Было три часа утра, Коди сидел на крыше здания напротив Ватикана Он знал миллион мест более привлекательных, чем эта римская крыша, однако его переполняли гнев и любопытство.
Смерть Карла была последней в череде убийств, теперь об этом говорили все, и все знали, кто стоит за убийствами. Однако обсуждались не планы мести, а необходимость защищаться. Все были напуганы. Все, кроме самых старых, а ведь охотились именно за ними.
Во всяком случае, такие настроения царили до смерти Карла. Карл, конечно, был старым. Коди не мог сказать, сколько Карлу лет, но в любом случае немногим больше тысячи. Остальные погибшие Непокорные были старше, более молодые жертвы охотников из Ватикана, как правило, принадлежали к кланам древних и оказывались случайными свидетелями. Почему же убили Карла?
Книга.
Коди не смог бы объяснить, откуда он это знал. Вот уже пару лет Карл говорил о книге, которую Ватикан спрятал еще в те времена, когда Иисус был в пеленках.
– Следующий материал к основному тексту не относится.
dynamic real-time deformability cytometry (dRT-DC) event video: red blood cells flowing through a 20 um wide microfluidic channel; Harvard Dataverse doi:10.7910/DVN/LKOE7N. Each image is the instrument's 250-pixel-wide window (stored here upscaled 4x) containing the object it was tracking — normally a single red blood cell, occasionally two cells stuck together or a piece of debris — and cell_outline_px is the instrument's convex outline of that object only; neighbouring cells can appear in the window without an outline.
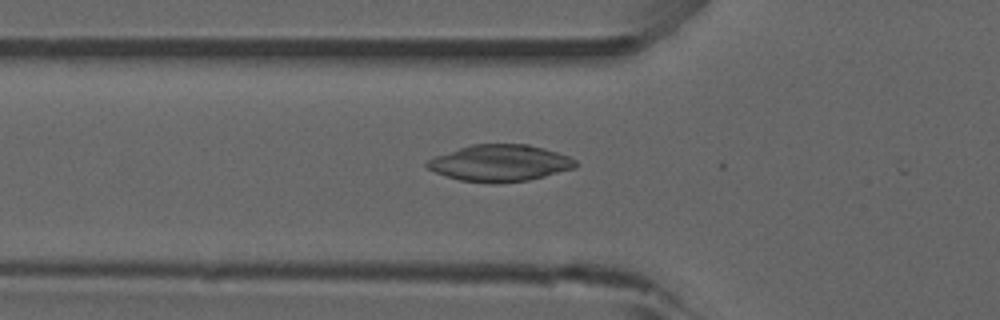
{"species": "common noctule bat (a hibernating species)", "species_latin": "Nyctalus noctula", "temperature_condition": "room temperature", "stored_images_in_passage": 11, "camera_frame_rate_fps": 3000, "um_per_image_px": 0.085, "animal": {"sex": "male", "forearm_length_mm": 52.5}, "frame": {"image": 1, "passage_image": 9, "time_ms": 2.667, "image_size_px": [1000, 320], "cell_outline_px": [[580, 164], [576, 168], [528, 180], [492, 184], [460, 180], [436, 172], [428, 168], [424, 164], [428, 160], [436, 156], [472, 144], [528, 144], [544, 148], [568, 156], [576, 160]], "centroid_in_image_um": [42.53, 13.86], "position_along_channel_um": 83.3, "area_um2": 31.56}}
Прошел слух, что Карлу удалось ее похитить.
Неудивительно, что его убили.
Но что было в той книге? А самое главное: где она сейчас? Выходит, они преследовали Карла именно из-за нее… действительно, зачем он им понадобился? Несомненно, он раздражал их также, как раздражал своих собратьев, совершенно не заботясь о соблюдении тайны и выставляя напоказ свои многочисленные любовные приключения с самыми знаменитыми женщинами мира, разрешая фотографировать себя с ними. И все же в свете последних событий возникало множество вопросов.
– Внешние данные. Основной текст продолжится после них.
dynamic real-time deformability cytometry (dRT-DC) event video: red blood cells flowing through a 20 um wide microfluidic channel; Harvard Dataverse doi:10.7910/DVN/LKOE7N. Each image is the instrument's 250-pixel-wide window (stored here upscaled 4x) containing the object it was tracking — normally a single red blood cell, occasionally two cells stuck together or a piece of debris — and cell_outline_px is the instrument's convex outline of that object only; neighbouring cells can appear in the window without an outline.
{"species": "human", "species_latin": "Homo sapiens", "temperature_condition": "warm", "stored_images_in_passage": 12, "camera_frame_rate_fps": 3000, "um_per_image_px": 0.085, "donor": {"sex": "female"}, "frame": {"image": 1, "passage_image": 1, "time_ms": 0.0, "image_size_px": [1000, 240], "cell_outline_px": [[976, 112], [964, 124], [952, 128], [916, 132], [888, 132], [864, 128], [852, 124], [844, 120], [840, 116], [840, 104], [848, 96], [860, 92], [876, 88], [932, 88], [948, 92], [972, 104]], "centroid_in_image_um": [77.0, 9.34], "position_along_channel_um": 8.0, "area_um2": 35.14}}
Однако с этим он разберется позже.
Коди прятался в темноте, словно горгулья, наблюдая за ночной жизнью в доме своего величайшего врага. Наверное, он спятил! Почему-то Коди совсем не боялся. Быть может, это безумие вонзило когти в его разум, но ему не было страшно. Проклятье, большинство священников и монашек не поймут, что перед ними вампир, если он укусит их за нос. Даже если он сядет верхом на Папу, тот не сообразит, что его оседлал Непокорный.
Но другие.
Их ему следует остерегаться. Именно они торопливо сновали сейчас по коридорам, лестницам и садовым дорожкам. В окнах до сих пор горел свет. Коди понимал, что так бывает далеко не каждую ночь. Подъезжали автомобили, из них выходили священники, монахини и монахи, пустые машины тут же уезжали прочь. Куда, черт возьми, все они направляются? Хороший вопрос. Однако есть вопрос получше. Зачем?
Зачем они, зачем эти духовные лица собираются здесь под утро? Будто готовятся устроить религиозную версию его старого шоу в стиле Дикого Запада. Проклятье, его совсем не удивило бы появление Анни Оукли<sup>12</sup>, если бы она не была мертва вот уже несколько десятилетий. Кто бы говорил, конечно.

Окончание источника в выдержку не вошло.